Je recontacte la journaliste pour lui faire remarquer que l'article ne correspond pas vraiment aux faits que j'ai pu constater. Au minimum, elle aurait pu mentionner ces cas de discrimination contre les Suisses résident en France. Qu'à cela ne tienne, un nouvel article est prévu justement cette semaine sur la discrimination. Je lui rappelle les deux cas de discrimination qu'ont vécus ces deux Genevois installés en France. Elle enquête auprès de responsables de ressources humaines et de cabinet de recrutement qui font part de discriminations. Elle constate des annonces qui confirment ces discriminations. Une étude de l'université de Genève le confirme également. Je lui cite un autre cas d'une personne à qui ses interlocuteurs du Département de l'Instruction Publique ont clairement répondu que sa candidature donnait entière satisfaction mais que dans le contexte politique actuel ils ne pouvaient pas recruter un frontalier. Les enfants auront donc un enseignant moins qualifié... mais Genevois. Au total, les trois cas de discriminations sont donc : 2 Suisses discriminés pour leur résidence en France et 1 Français discriminé pour sa nationalité. Quelques jours plus tard, je lis l'article dans la presse : on y parle des clichés habituels sur la légendaire paresse française. Il y a forcément des paresseux en France comme dans tous les pays du monde... mais de là à généraliser c'est absurde.

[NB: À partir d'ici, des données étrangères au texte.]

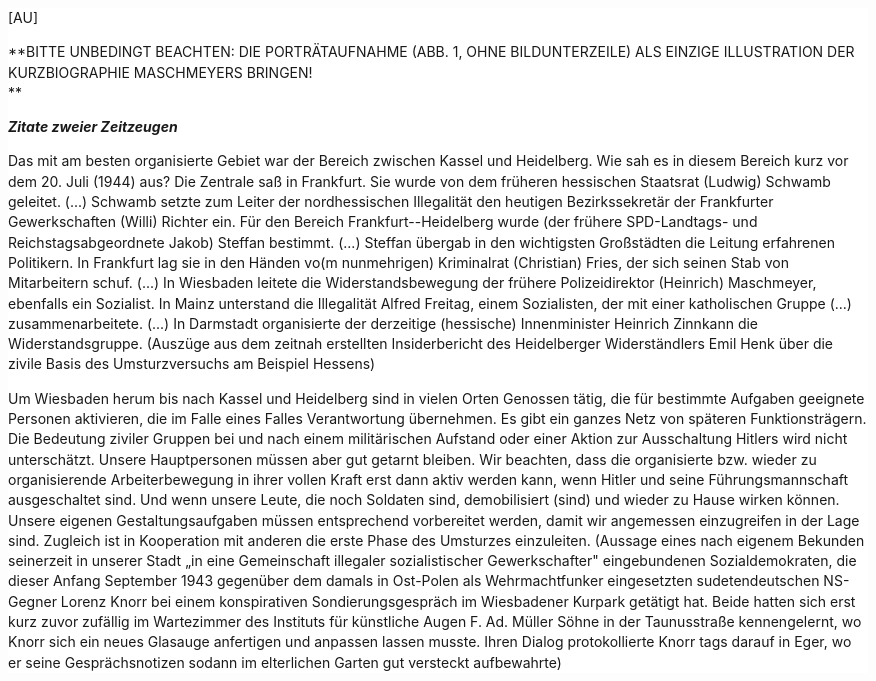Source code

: \[AU\]

**BITTE UNBEDINGT BEACHTEN: DIE PORTRÄTAUFNAHME (ABB. 1, OHNE
BILDUNTERZEILE) ALS EINZIGE ILLUSTRATION DER KURZBIOGRAPHIE MASCHMEYERS
BRINGEN!\
**

***Zitate zweier Zeitzeugen***

Das mit am besten organisierte Gebiet war der Bereich zwischen Kassel
und Heidelberg. Wie sah es in diesem Bereich kurz vor dem 20. Juli
(1944) aus? Die Zentrale saß in Frankfurt. Sie wurde von dem früheren
hessischen Staatsrat (Ludwig) Schwamb geleitet. (...) Schwamb setzte zum
Leiter der nordhessischen Illegalität den heutigen Bezirkssekretär der
Frankfurter Gewerkschaften (Willi) Richter ein. Für den Bereich
Frankfurt--Heidelberg wurde (der frühere SPD-Landtags- und
Reichstagsabgeordnete Jakob) Steffan bestimmt. (...) Steffan übergab in
den wichtigsten Großstädten die Leitung erfahrenen Politikern. In
Frankfurt lag sie in den Händen vo(m nunmehrigen) Kriminalrat
(Christian) Fries, der sich seinen Stab von Mitarbeitern schuf. (...) In
Wiesbaden leitete die Widerstandsbewegung der frühere Polizeidirektor
(Heinrich) Maschmeyer, ebenfalls ein Sozialist. In Mainz unterstand die
Illegalität Alfred Freitag, einem Sozialisten, der mit einer
katholischen Gruppe (...) zusammenarbeitete. (...) In Darmstadt
organisierte der derzeitige (hessische) Innenminister Heinrich Zinnkann
die Widerstandsgruppe. (Auszüge aus dem zeitnah erstellten
Insiderbericht des Heidelberger Widerständlers Emil Henk über die zivile
Basis des Umsturzversuchs am Beispiel Hessens)

Um Wiesbaden herum bis nach Kassel und Heidelberg sind in vielen Orten
Genossen tätig, die für bestimmte Aufgaben geeignete Personen
aktivieren, die im Falle eines Falles Verantwortung übernehmen. Es gibt
ein ganzes Netz von späteren Funktionsträgern. Die Bedeutung ziviler
Gruppen bei und nach einem militärischen Aufstand oder einer Aktion zur
Ausschaltung Hitlers wird nicht unterschätzt. Unsere Hauptpersonen
müssen aber gut getarnt bleiben. Wir beachten, dass die organisierte
bzw. wieder zu organisierende Arbeiterbewegung in ihrer vollen Kraft
erst dann aktiv werden kann, wenn Hitler und seine Führungsmannschaft
ausgeschaltet sind. Und wenn unsere Leute, die noch Soldaten sind,
demobilisiert (sind) und wieder zu Hause wirken können. Unsere eigenen
Gestaltungsaufgaben müssen entsprechend vorbereitet werden, damit wir
angemessen einzugreifen in der Lage sind. Zugleich ist in Kooperation
mit anderen die erste Phase des Umsturzes einzuleiten. (Aussage eines
nach eigenem Bekunden seinerzeit in unserer Stadt „in eine Gemeinschaft
illegaler sozialistischer Gewerkschafter" eingebundenen
Sozialdemokraten, die dieser Anfang September 1943 gegenüber dem damals
in Ost-Polen als Wehrmachtfunker eingesetzten sudetendeutschen NS-Gegner
Lorenz Knorr bei einem konspirativen Sondierungsgespräch im Wiesbadener
Kurpark getätigt hat. Beide hatten sich erst kurz zuvor zufällig im
Wartezimmer des Instituts für künstliche Augen F. Ad. Müller Söhne in
der Taunusstraße kennengelernt, wo Knorr sich ein neues Glasauge
anfertigen und anpassen lassen musste. Ihren Dialog protokollierte Knorr
tags darauf in Eger, wo er seine Gesprächsnotizen sodann im elterlichen
Garten gut versteckt aufbewahrte)
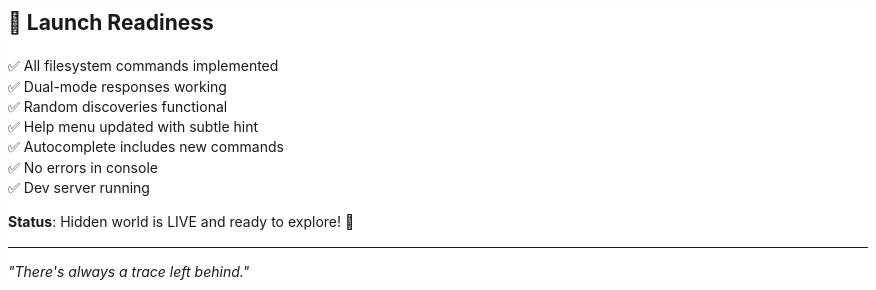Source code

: 
## 🚀 Launch Readiness

✅ All filesystem commands implemented  
✅ Dual-mode responses working  
✅ Random discoveries functional  
✅ Help menu updated with subtle hint  
✅ Autocomplete includes new commands  
✅ No errors in console  
✅ Dev server running  

**Status**: Hidden world is LIVE and ready to explore! 🎉

---

*"There's always a trace left behind."*
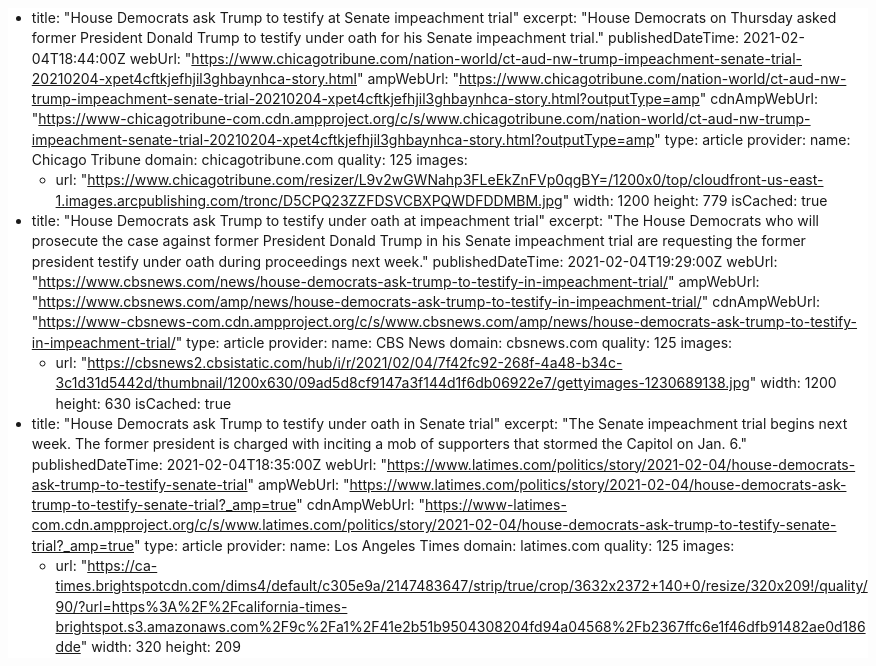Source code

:   - title: "House Democrats ask Trump to testify at Senate impeachment trial"
    excerpt: "House Democrats on Thursday asked former President Donald Trump to testify under oath for his Senate impeachment trial."
    publishedDateTime: 2021-02-04T18:44:00Z
    webUrl: "https://www.chicagotribune.com/nation-world/ct-aud-nw-trump-impeachment-senate-trial-20210204-xpet4cftkjefhjil3ghbaynhca-story.html"
    ampWebUrl: "https://www.chicagotribune.com/nation-world/ct-aud-nw-trump-impeachment-senate-trial-20210204-xpet4cftkjefhjil3ghbaynhca-story.html?outputType=amp"
    cdnAmpWebUrl: "https://www-chicagotribune-com.cdn.ampproject.org/c/s/www.chicagotribune.com/nation-world/ct-aud-nw-trump-impeachment-senate-trial-20210204-xpet4cftkjefhjil3ghbaynhca-story.html?outputType=amp"
    type: article
    provider:
      name: Chicago Tribune
      domain: chicagotribune.com
    quality: 125
    images:
      - url: "https://www.chicagotribune.com/resizer/L9v2wGWNahp3FLeEkZnFVp0qgBY=/1200x0/top/cloudfront-us-east-1.images.arcpublishing.com/tronc/D5CPQ23ZZFDSVCBXPQWDFDDMBM.jpg"
        width: 1200
        height: 779
        isCached: true
  - title: "House Democrats ask Trump to testify under oath at impeachment trial"
    excerpt: "The House Democrats who will prosecute the case against former President Donald Trump in his Senate impeachment trial are requesting the former president testify under oath during proceedings next week."
    publishedDateTime: 2021-02-04T19:29:00Z
    webUrl: "https://www.cbsnews.com/news/house-democrats-ask-trump-to-testify-in-impeachment-trial/"
    ampWebUrl: "https://www.cbsnews.com/amp/news/house-democrats-ask-trump-to-testify-in-impeachment-trial/"
    cdnAmpWebUrl: "https://www-cbsnews-com.cdn.ampproject.org/c/s/www.cbsnews.com/amp/news/house-democrats-ask-trump-to-testify-in-impeachment-trial/"
    type: article
    provider:
      name: CBS News
      domain: cbsnews.com
    quality: 125
    images:
      - url: "https://cbsnews2.cbsistatic.com/hub/i/r/2021/02/04/7f42fc92-268f-4a48-b34c-3c1d31d5442d/thumbnail/1200x630/09ad5d8cf9147a3f144d1f6db06922e7/gettyimages-1230689138.jpg"
        width: 1200
        height: 630
        isCached: true
  - title: "House Democrats ask Trump to testify under oath in Senate trial"
    excerpt: "The Senate impeachment trial begins next week. The former president is charged with inciting a mob of supporters that stormed the Capitol on Jan. 6."
    publishedDateTime: 2021-02-04T18:35:00Z
    webUrl: "https://www.latimes.com/politics/story/2021-02-04/house-democrats-ask-trump-to-testify-senate-trial"
    ampWebUrl: "https://www.latimes.com/politics/story/2021-02-04/house-democrats-ask-trump-to-testify-senate-trial?_amp=true"
    cdnAmpWebUrl: "https://www-latimes-com.cdn.ampproject.org/c/s/www.latimes.com/politics/story/2021-02-04/house-democrats-ask-trump-to-testify-senate-trial?_amp=true"
    type: article
    provider:
      name: Los Angeles Times
      domain: latimes.com
    quality: 125
    images:
      - url: "https://ca-times.brightspotcdn.com/dims4/default/c305e9a/2147483647/strip/true/crop/3632x2372+140+0/resize/320x209!/quality/90/?url=https%3A%2F%2Fcalifornia-times-brightspot.s3.amazonaws.com%2F9c%2Fa1%2F41e2b51b9504308204fd94a04568%2Fb2367ffc6e1f46dfb91482ae0d186dde"
        width: 320
        height: 209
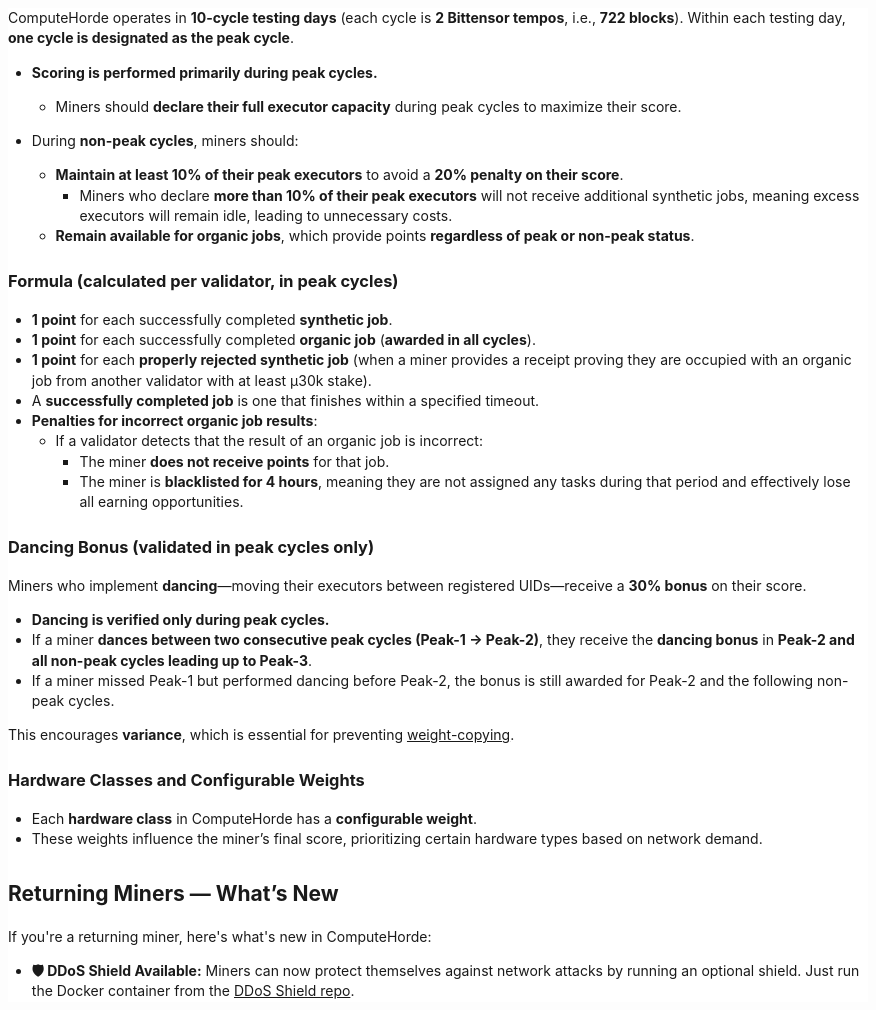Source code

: ComputeHorde operates in **10-cycle testing days** (each cycle is **2 Bittensor tempos**, i.e., **722 blocks**).
Within each testing day, **one cycle is designated as the peak cycle**.

- **Scoring is performed primarily during peak cycles.**
  - Miners should **declare their full executor capacity** during peak cycles to maximize their score.

- During **non-peak cycles**, miners should:
  - **Maintain at least 10% of their peak executors** to avoid a **20% penalty on their score**.
     - Miners who declare **more than 10% of their peak executors** will not receive additional synthetic jobs, meaning excess executors will remain idle, leading to unnecessary costs.
  - **Remain available for organic jobs**, which provide points **regardless of peak or non-peak status**.

### Formula (calculated per validator, in peak cycles)

- **1 point** for each successfully completed **synthetic job**.
- **1 point** for each successfully completed **organic job** (**awarded in all cycles**).
- **1 point** for each **properly rejected synthetic job** (when a miner provides a receipt proving they are occupied with an organic job from another validator with at least μ30k stake).
- A **successfully completed job** is one that finishes within a specified timeout.
- **Penalties for incorrect organic job results**:
  - If a validator detects that the result of an organic job is incorrect:
    - The miner **does not receive points** for that job.
    - The miner is **blacklisted for 4 hours**, meaning they are not assigned any tasks during that period and effectively lose all earning opportunities.

### Dancing Bonus (validated in peak cycles only)

Miners who implement **dancing**—moving their executors between registered UIDs—receive a **30% bonus** on their score.

- **Dancing is verified only during peak cycles.**
- If a miner **dances between two consecutive peak cycles (Peak-1 → Peak-2)**, they receive the **dancing bonus** in **Peak-2 and all non-peak cycles leading up to Peak-3**.
- If a miner missed Peak-1 but performed dancing before Peak-2, the bonus is still awarded for Peak-2 and the following non-peak cycles.

This encourages **variance**, which is essential for preventing [weight-copying](#discouraging-weight-copying).

### Hardware Classes and Configurable Weights

- Each **hardware class** in ComputeHorde has a **configurable weight**.  
- These weights influence the miner’s final score, prioritizing certain hardware types based on network demand.

## Returning Miners — What’s New

If you're a returning miner, here's what's new in ComputeHorde:

- **🛡️ DDoS Shield Available:** Miners can now protect themselves against network attacks by running an optional shield. 
  Just run the Docker container from the [DDoS Shield repo](https://github.com/bactensor/bt-ddos-shield#running-shield-on-server-miner-side).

Je ne jette pas la pierre ni à la journaliste ni à sa rédactrice en chef : vu la situation financière de la presse dans le monde, ils doivent vendre pour survivre. Je m'interroge plutôt sur notre comportement de lecteur : pourquoi achetons-nous la presse qui nous conforte dans nos préjugés plutôt que celle qui nous surprend ? Serait-ce parce que au fur et à mesure que la population vieilli elle est de moins en moins agile pour appréhender un monde qui change ? Aurions-nous besoin de la stabilité de nos préjugés pour faire face à tous ces changements ? Ce serait inquiétant, le signe du déclin lorsque les certitudes du passé sont plus enthousiasmantes que le monde qui nous reste à construire.

En France aussi on adore ces clichés : l'article est repris par près de la moitié de la presse française. Pour la presse de droite c'est un bon moyen de dénoncer sous une forme nouvelle les 35h, le syndicalisme ou encore la perte de valeur du travail en France. Une bonne psychothérapie de groupe pour un pays qui sait qu'il devra de toute façon travailler plus longtemps. La Suisse en sort endommagée aussi : un pays dans lequel les DRH utilisent des clichés nationalistes pour recruter les politiques ne respectent pas les traités internationaux ! Voilà qui est bien éloigné de l'ambition de métropole internationale de Genève !

Dans les deux cas, l'article ne correspond pas à ce que j'ai pu constater sur le terrain.